**Your assignment**
Every line below between the line holding "left ankle: (867, 2131)" and the line holding "right hip: (473, 1482)", inclusive, should be repeated exactly, and all other lines omitted.

**Dataset extract**
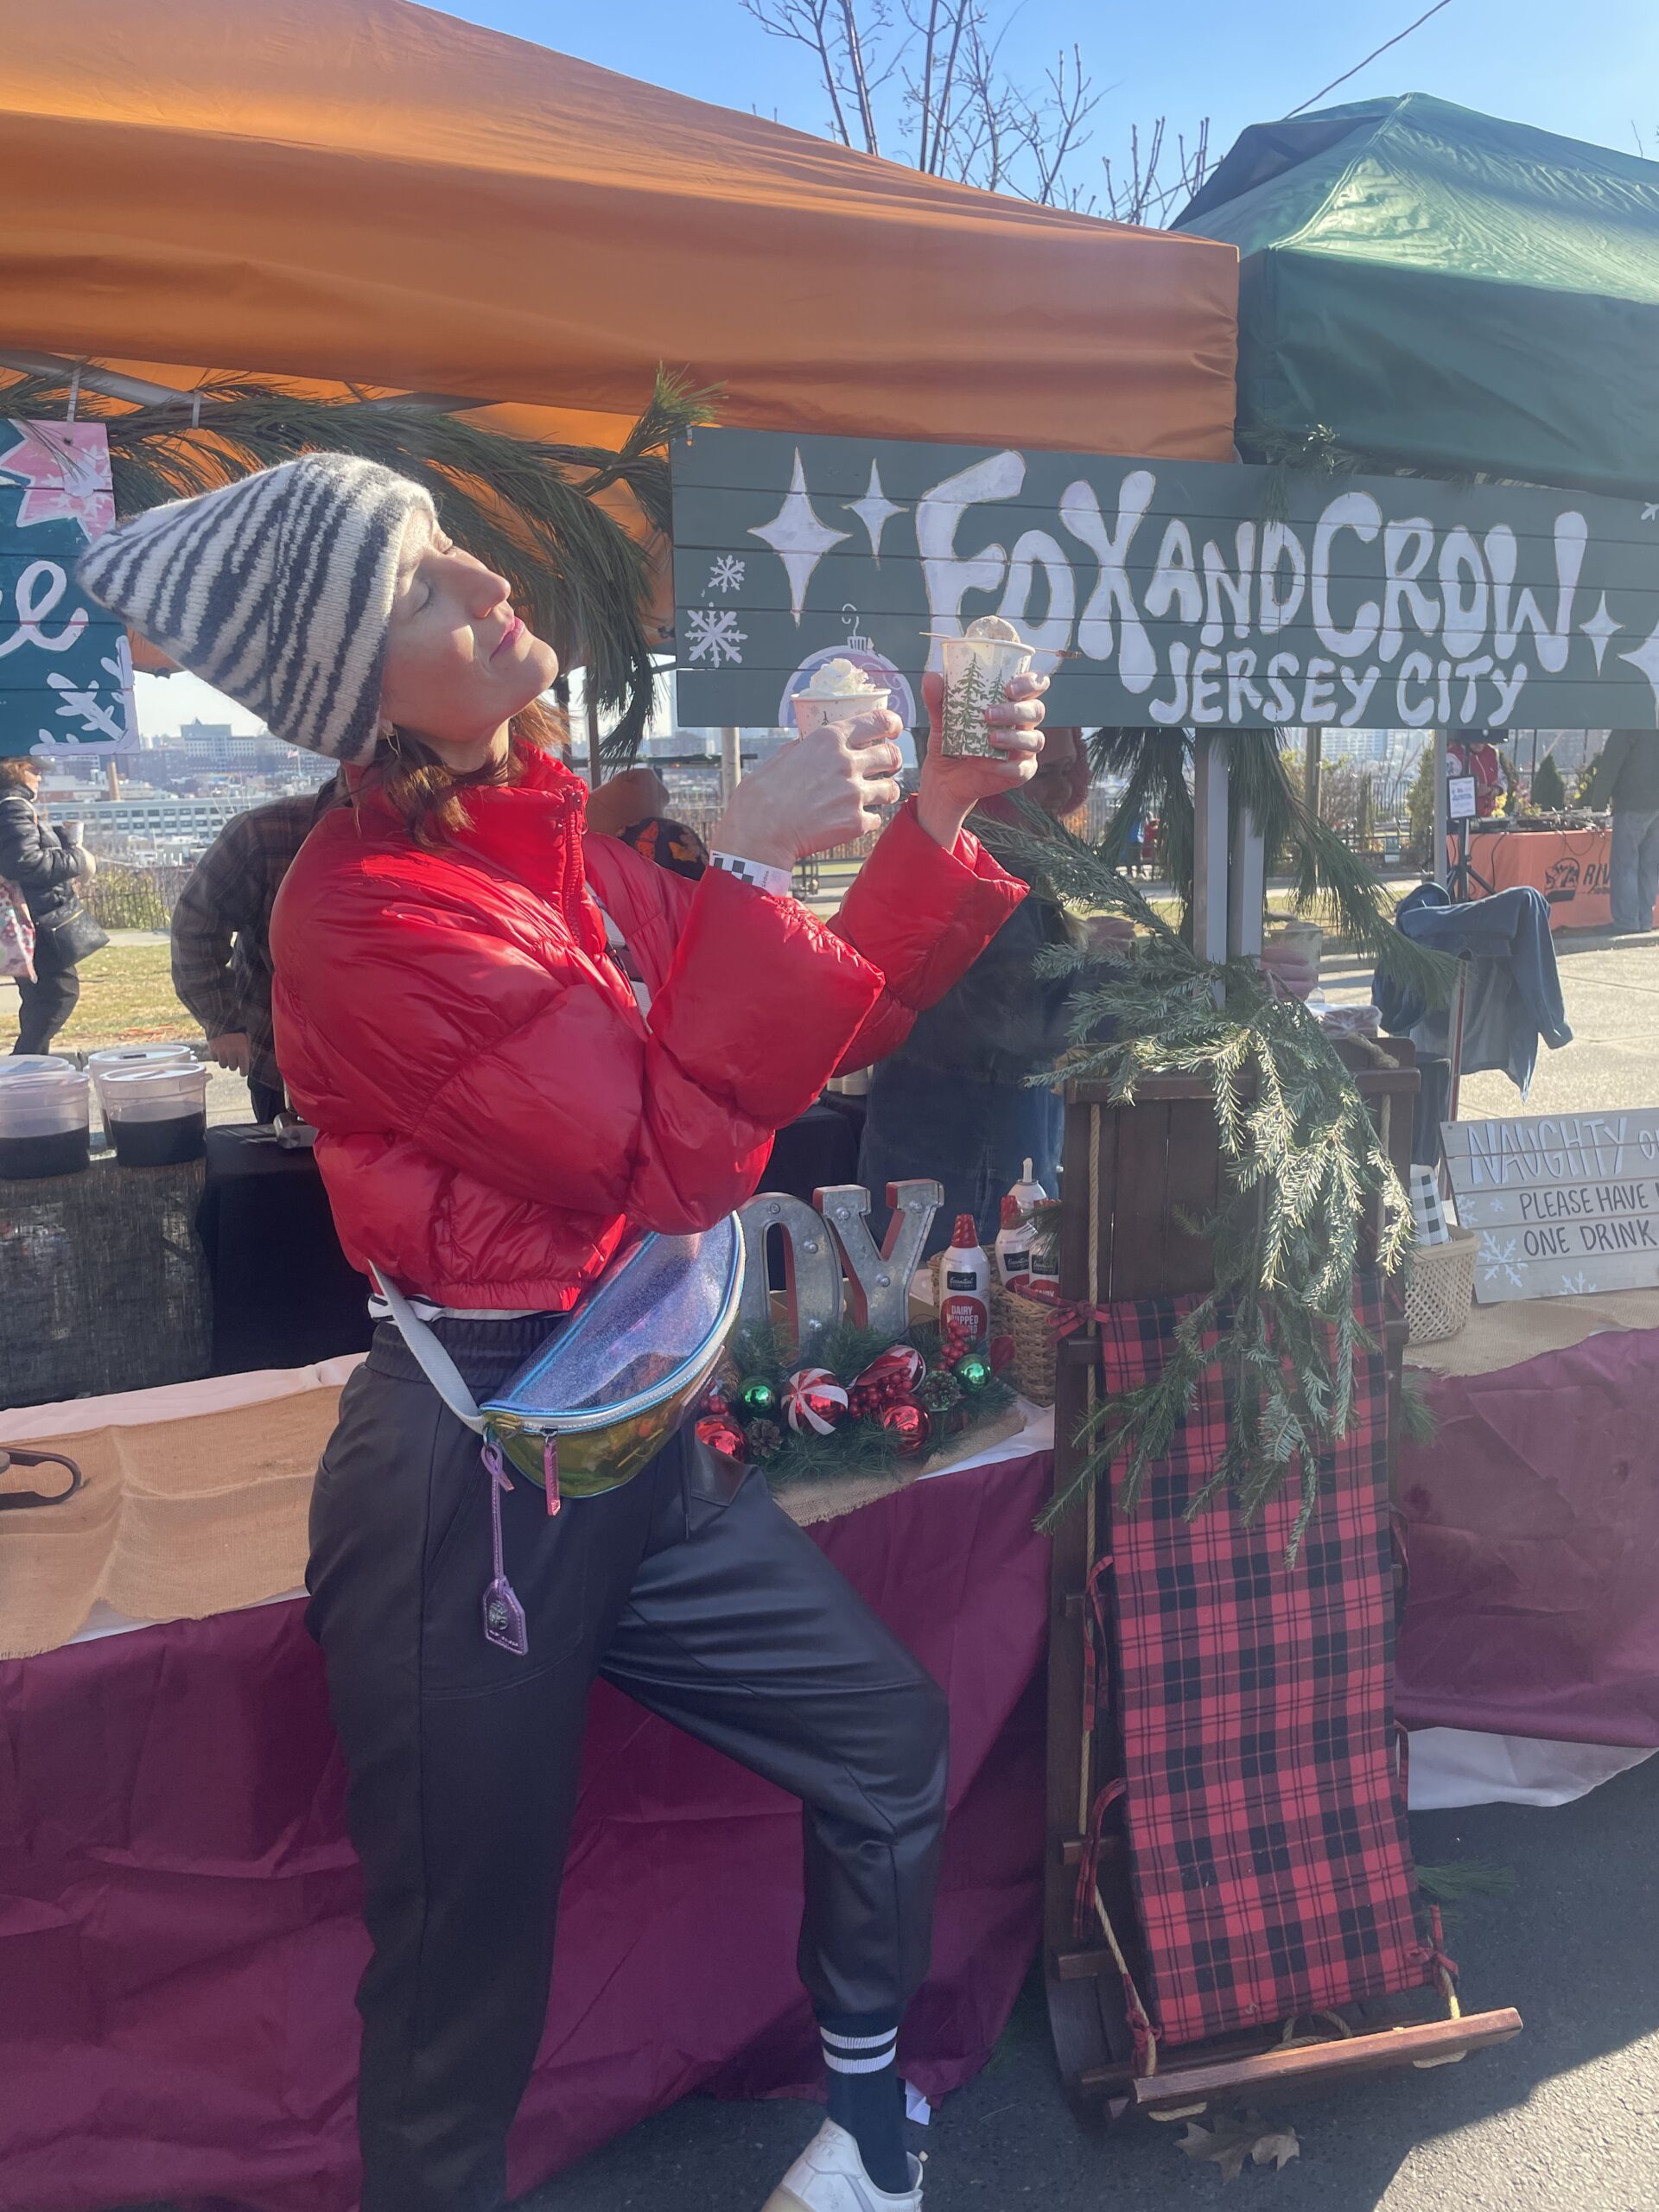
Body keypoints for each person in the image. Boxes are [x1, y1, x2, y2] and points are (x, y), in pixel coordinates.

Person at [79, 453, 1046, 2212]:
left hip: (634, 1431)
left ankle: (867, 2131)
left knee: (887, 1737)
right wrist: (747, 857)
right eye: (433, 583)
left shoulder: (572, 834)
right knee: (464, 1969)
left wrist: (936, 820)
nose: (490, 585)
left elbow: (798, 1037)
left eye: (465, 549)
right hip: (473, 1482)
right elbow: (665, 1156)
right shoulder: (354, 914)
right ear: (356, 684)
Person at [857, 727, 1097, 1253]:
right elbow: (1020, 1016)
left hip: (950, 1141)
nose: (1063, 792)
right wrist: (1137, 989)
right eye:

**Task answer**
left ankle: (867, 2131)
left knee: (887, 1737)
right wrist: (747, 857)
right eye: (433, 583)
left shoulder: (572, 834)
right knee: (464, 1969)
left wrist: (936, 820)
nose: (490, 585)
left elbow: (798, 1037)
left eye: (465, 549)
right hip: (473, 1482)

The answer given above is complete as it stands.